In this notebook we solve the problem of the imbalance of classes in the AFKABAN datasets

In [22]:
import time
import os.path
import numpy as np
import pandas as pd
import pickle
import random
from sklearn.preprocessing import LabelEncoder
from sklearn.model_selection import StratifiedKFold, GroupKFold
from sklearn.metrics import f1_score, confusion_matrix
import hyperopt
from hyperopt import tpe
from hpsklearn import HyperoptEstimator
from sklearn.neighbors import KNeighborsClassifier
from datetime import timedelta
from tenacity import retry, stop_after_attempt
import sys, errno
import AZKABANML

In [11]:
# Set paths
path = 'F:/AFKABAN/review2024'
classifypath = 'F:/AFKABAN/Classify/'

df_120 = pd.read_feather(f'{path}/SED_120_df.feather')
df_200 = pd.read_feather(f'{path}/SED_200_df.feather')

track_120 = pd.read_feather(f'{path}/track_120_df.feather')
track_200 = pd.read_feather(f'{path}/track_200_df.feather')

#df_120_w_h = pd.read_feather(f'{path}/df_120_w_h.feather')
#df_200_w_h = pd.read_feather(f'{path}/df_200_w_h.feather')

Class imbalance is when the classes are not represented equally. Here, we have ~ 600 polar cod, ~300 atlantic cod and ~ 100 Pandalus. Maybe even more imbalance when looking per frequency bandwidth

https://machinelearningmastery.com/tactics-to-combat-imbalanced-classes-in-your-machine-learning-dataset/

Methods to resolve te problem of imbalanced data:
    
    - over sampling (duplicate classes with fewer samples)
    - under sampling (delete from classes with many samples)
    - Use better metrics (F1 score solved this and accounts for false +)
    - SMOTE?

# Over sampling
Easiest. Not so many samples so prefer over sampling to under sampling. Try multiplying shrimps and atlantic cod to match polar cod #

In [12]:
def balance_classes(df, track):
    'Balance classes representative by over sampling pandalus and atlantic cod'

    count = df.groupby('Species').count().iloc[:,5]
    df_balanced = df[df['Species']=='Polar cod'] #dominant species
    select_ind = np.where(df['Species']=='Polar cod')[0]
    track_balanced = track.iloc[select_ind]
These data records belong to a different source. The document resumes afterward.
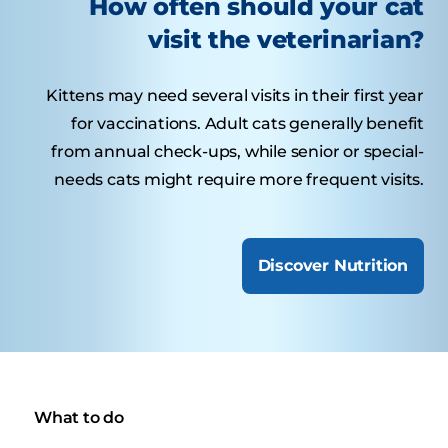
How often should your cat
visit the veterinarian?
Kittens may need several visits in their first year
for vaccinations. Adult cats generally benefit
from annual check-ups, while senior or special-
needs cats might require more frequent visits.
Discover Nutrition
What to do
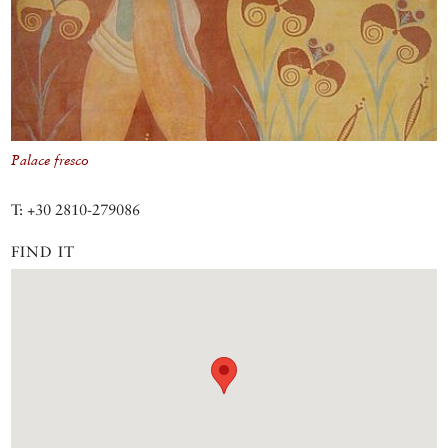
Palace fresco
T: +30 2810-279086
FIND IT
    name_list = ['Atlantic cod','Northern shrimp']


    for spec in name_list:
        new_ind = random.choices(np.where(df['Species']==spec)[0][:], k=count['Polar cod'])
        df_balanced = pd.concat([df_balanced, df.iloc[new_ind,:]])
        df_balanced = df_balanced.reset_index(drop=True)

        track_balanced = pd.concat([track_balanced, track.iloc[new_ind,:]])
        track_balanced = track_balanced.reset_index(drop=True)
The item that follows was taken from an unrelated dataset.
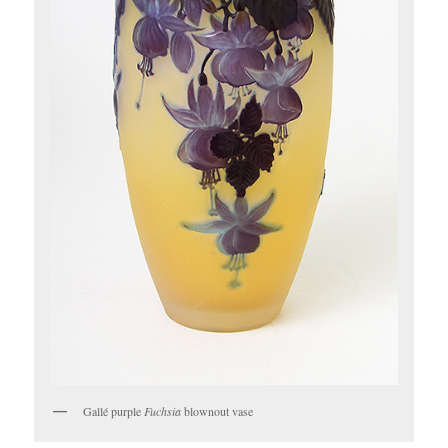
Gallé purple
Fuchsia
blownout vase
    return df_balanced, track_balanced

In [13]:
df_120_balanced, track_120_balanced = balance_classes(df_120, track_120)
df_200_balanced, track_200_balanced = balance_classes(df_200, track_200)

In [14]:
track_120_balanced

Unnamed: 0,Region_name
0,Region 125
1,Region 125
2,Region 125
3,Region 125
4,Region 125
...,...
2080,Region 301
2081,Region 327
2082,Region 310
2083,Region 301


In [15]:
df_120_balanced.to_feather(f'{path}/df_120_balanced.feather')
df_200_balanced.to_feather(f'{path}/df_200_balanced.feather')
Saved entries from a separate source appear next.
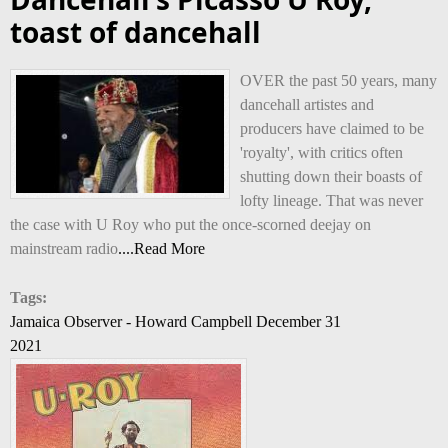
toast of dancehall
OVER the past 50 years, many
dancehall artistes and
producers have claimed to be
'royalty', with critics often
shutting down their boasts of
lofty lineage. That was never
the case with U Roy who put the once-scorned deejay on
mainstream radio
....Read More
Tags:
Jamaica Observer - Howard Campbell December 31
2021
track_120_balanced.to_feather(f'{path}/track_120_balanced.feather')
track_200_balanced.to_feather(f'{path}/track_200_balanced.feather')

Now the hyperoptimizer splits into 90% training and 10% testing with equal (+/- 1) distribution across the classes.

### linear balanced

In [16]:
df_120_sigbs_balanced = 10**(df_120_balanced.iloc[:,:-1]/10)
df_200_sigbs_balanced = 10**(df_200_balanced.iloc[:,:-1]/10)

In [17]:
df_120_sigbs_balanced['Species'] = df_120_balanced['Species']
df_200_sigbs_balanced['Species'] = df_200_balanced['Species']

In [18]:
df_120_sigbs_balanced.to_feather(f'{path}/df_120_sigbs_balanced.feather')
df_200_sigbs_balanced.to_feather(f'{path}/df_200_sigbs_balanced.feather')

In [19]:
len(df_120_balanced)/30

69.5